I kept being brought
back to this realization that in several ways each of us are like this elk was.
We were in an impossible situation that had already staked its claim on our
lives. However, the solution was something that we opposed. We didn’t see Jesus
rightly – we saw Him as a threat. We
resisted Him, we swung our rack at Him, we bellowed at Him, and ran from the
scene.
But God, in His
mercy, overcame our foolishness, lifted us out of the miry pit. In our newfound
life we suddenly saw clearly what was once considered unwanted and foolishness
to us. Jesus had saved us and we didn’t do anything except falling into the
trap that made His salvation necessary.
Most of the time when the discussion of free will comes up,
everybody operates under the assumption that they are all talking about the
same thing and that they both understand what free will is. How we define this term will make all the
difference however, so I hope to shed some light on it.
Some use free-will to refer to a person’s total autonomy to
act without hindrance, influence, constraint, or pre-determined cause. Some believe that the will of a person has
some constraints but that it is morally neutral so full freedom is available to
them. Others will acknowledge that
freedom doesn’t mean that there are no constraints but simply the absence of
coercion forcing the decision directly. However,
rarely does the definition become clear in normal conversation.
The will consists of three things: a person’s desire/motivation,
their mind (to reason), and the decision/choice they make. When those three are operating, a person is
said to be exerting his will. Remove
reason and we cannot have responsibility or rationale. It’s a hypothetical because all things pass
through the mind consciously or subconsciously.
Remove desire and a person is left motionless because nothing motivates
them toward any action. Remove decision,
and the desired and reasoned thing never comes to pass in the first place, so
it remains a hypothetical.
We do not make moral choices without our minds approving the
direction of our choices. Our desire is
inextricably linked to our decisions.
The will acts by reason of the mind, action of body, and motivating
desire. That’s a crash-course in basic
philosophy 101. It is also predicated on what scripture says about our heart
from which our will comes.
The great theologian Jonathan Edwards gave an iron rule for
determining the will of man. He said,
“Free moral agents always act according to the strongest inclination they have
at the moment of choice.” In other
words, any time that you sin, that action indicates at the moment, your desire
to commit the sin was greater than your desire to obey Christ.
Every decision we make is according to our strongest
inclination to either do what we freely want, or according to what we freely want
to avoid (if the effect of the consequence outweighs our desire to do the first
thing).
However, even though every choice we make is free, every
choice that we make is also determined. My choices flow out of my strongest
desires. Additionally, my choices flow
from external and internal influences that have causes and reasons behind
them. So you might ask, “Can our
choices really be ‘free’ if they are influenced or constrained by desires,
external and internal influences?
It depends on what you consider ‘free’. The above is what we call
self-determination. It is the essence of
human freedom. The self gets to make its
own choices, and the presence of some constraints do not eliminate freedom.

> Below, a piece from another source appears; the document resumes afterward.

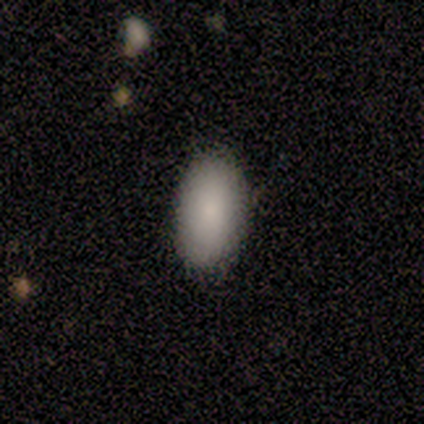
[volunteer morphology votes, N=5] smooth 100%, featured or disk 0%, star or artifact 0%. Down the decision tree: how rounded — in between (100%); merging — none (100%).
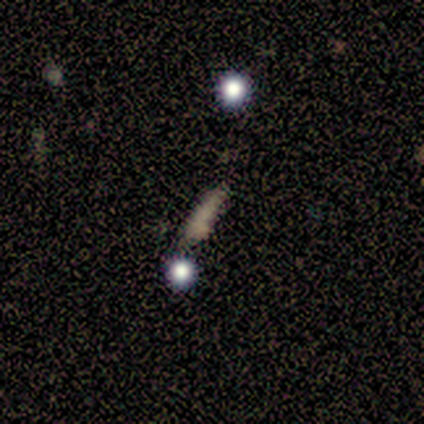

The question is not whether we can choose according
to our own desires but that we DO in fact choose according to our desires, and
in fact always choose according to
our strongest inclination. That is
freedom. To be able to choose what you
want. Freedom is not being able to
achieve anything you can conceive of but the freedom to choose what you want.
The problem with the sinner is not that they have lost the
faculty of choice. Sinners obviously
have a mind, they can think, they can evaluate options and alternatives, they
have desires and wills of their own. The
will is free so that it is able to do what the sinner wants it to do. The
problem is in the root of the desires of the person’s heart. Apart from being brought back to life,
scripture asserts that the sinner cannot please God nor does he even want to (1 Cor 2:14).
This brings up one final consideration in talking about the
will - one’s own ability. The will does
not contain a person’s ability however, a person’s will is constrained by their
ability.
Man has an evil inclination and by his very nature, he
chooses to sin freely (Gen 6:5) - not
once but continually. In our fallen
state, we sin freely according to our will.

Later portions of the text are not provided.